Aydın Bey'i daha önceleri ismen tanımakla berâber, vicâhen karşılaşmamız, 1976 yılında Fethi Gemuhluoğlu (1922-1977) vesâtatiyle oldu. Fakat asıl yakınlığımız, Fethi Ağabeyimin -âdetâ vasiyet kabul etdiğim- sözlerinden sonra vefâtı üzerine Türkpetrol Vakfı'nda onun vazîfesini devr almamla başladı. Aziz Ağabeyim Bolak, vakfın kurucuları ve mütevellileri arasındaydı, ben de onun yanında çalışan bir müstahdemiydim. Lâkin berâberliğimizi sürdürdüğümüz 27 yıl içinde -bir def'a olsun- bunu bana hissettirmedi ve dâimâ ben âmir, kendisi memûrmuş gibi davrandı (buna bin kerre "estağfirullah" çeksem, yetmez). Birlikde geçen yıllarda çok güzel günlerimiz, yurt içi (Ankara, Antalya, Konya, Kütahya, Bolu, Edirne, Balıkesir, Çanakkale…) seyâhatlerimiz oldu (Resim 1). İstanbul'da Bolak'ın elinden hiç düşmeyen fotoğraf makinesi, bu seyâhatlerinde daha da faal olurdu. Şimdi bütün bunları "Ağlarım, hâtıra geldikçe gülüşdüklerimiz" mısrâı ile anıyorum.

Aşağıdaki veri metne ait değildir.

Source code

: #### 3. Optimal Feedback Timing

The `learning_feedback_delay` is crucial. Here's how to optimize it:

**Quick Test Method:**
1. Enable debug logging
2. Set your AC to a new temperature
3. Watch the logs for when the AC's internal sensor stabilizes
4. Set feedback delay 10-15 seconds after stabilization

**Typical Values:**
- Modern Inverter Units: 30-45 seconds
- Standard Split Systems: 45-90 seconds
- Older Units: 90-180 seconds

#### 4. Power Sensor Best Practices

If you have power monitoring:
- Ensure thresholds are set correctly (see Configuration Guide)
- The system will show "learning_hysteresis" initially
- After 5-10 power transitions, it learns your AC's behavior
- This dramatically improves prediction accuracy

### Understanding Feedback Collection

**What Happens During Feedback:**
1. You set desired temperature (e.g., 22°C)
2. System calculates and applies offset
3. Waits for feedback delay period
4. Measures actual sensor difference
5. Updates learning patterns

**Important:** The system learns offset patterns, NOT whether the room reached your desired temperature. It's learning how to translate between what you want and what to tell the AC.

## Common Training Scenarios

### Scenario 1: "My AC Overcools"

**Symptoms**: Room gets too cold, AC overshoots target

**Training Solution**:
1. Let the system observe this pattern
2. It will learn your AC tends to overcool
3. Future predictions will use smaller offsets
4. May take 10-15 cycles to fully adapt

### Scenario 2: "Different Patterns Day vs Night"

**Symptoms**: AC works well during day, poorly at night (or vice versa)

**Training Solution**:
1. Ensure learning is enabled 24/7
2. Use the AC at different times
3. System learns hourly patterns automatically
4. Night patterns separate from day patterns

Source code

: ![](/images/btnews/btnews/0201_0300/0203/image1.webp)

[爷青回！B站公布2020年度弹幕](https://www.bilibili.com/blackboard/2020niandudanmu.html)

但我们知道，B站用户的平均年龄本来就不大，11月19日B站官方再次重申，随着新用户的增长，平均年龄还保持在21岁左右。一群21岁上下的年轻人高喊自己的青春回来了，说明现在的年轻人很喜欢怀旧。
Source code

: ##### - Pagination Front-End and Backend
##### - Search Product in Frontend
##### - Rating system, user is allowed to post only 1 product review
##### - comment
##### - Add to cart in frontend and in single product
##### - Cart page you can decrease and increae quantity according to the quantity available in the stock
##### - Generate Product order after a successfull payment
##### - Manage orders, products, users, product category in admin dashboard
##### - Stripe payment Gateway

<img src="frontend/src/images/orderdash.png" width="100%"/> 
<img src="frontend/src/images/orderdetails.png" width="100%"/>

Aklı ve hissi her konuda hayra ve iyiliğe işleyen, parayı ve makāmı yenmiş, onlara kul olmadan ayaklarının altına alabilmiş bir gönül adamı olan Bolak'ın, yaradılışı îtibâriyle neş'eli bir mizâcı vardı (Resim 2). Hâdiselere gamlı tarafından bakmaz, etrafındakilere huzur saçardı. Şahsî üzüntülerini bile, başkalarına hissettirmez, setr etmeyi iyi bilirdi (Resim 3). Fethi Ağabeyimin Aydın Bey'i "Prens adam, şövalye adam" vasıflarıyla tanıtması boşuna değildir. Aldığı mânevî terbiye, onun her sıkıntıyı sağlam bir iç huzûruyla önlemesine, Holding'in çöküşünü getiren son 5-6 yılındaki en çapraşık günlerinde bile, imkân vermişdi.
Boyuyla, posuyla bir Osmanlı çınarını andıran Aydın Bolak 27 Temmuz 2004 günü dünyadaki sayılı nefeslerini tamamladı ve ertesi günü Âşiyân'da sırlandı. Kabir kitâbesi olarak, tarafımdan nâçizâne, şu kıt'a taşına yazdırıldı (Resim 4):
Bu taş altında ölüm toprağı aydınlatıyor,
Çağını 'aydın' kılan vakıf insan yatıyor.
Hakkı her ân yüce tutmak ömrüne oldu şiâr,
Ülkesi uğrunda sanki, kalbi hâlâ atıyor.
Prof. Uğur Derman
Resim 1: Karlı bir kış günü Ankara'dan dönen Bolaklar, Hasan Âli Göksoy ve Uğur Derman.
Resim 2: Neş'eli çehresiyle Aydın Bolak.
Resim 3: Aydın Bey, bir tefekkür ânında…
Resim 4: Aydın Bey'in Âşiyân'daki makberesinin taslağı.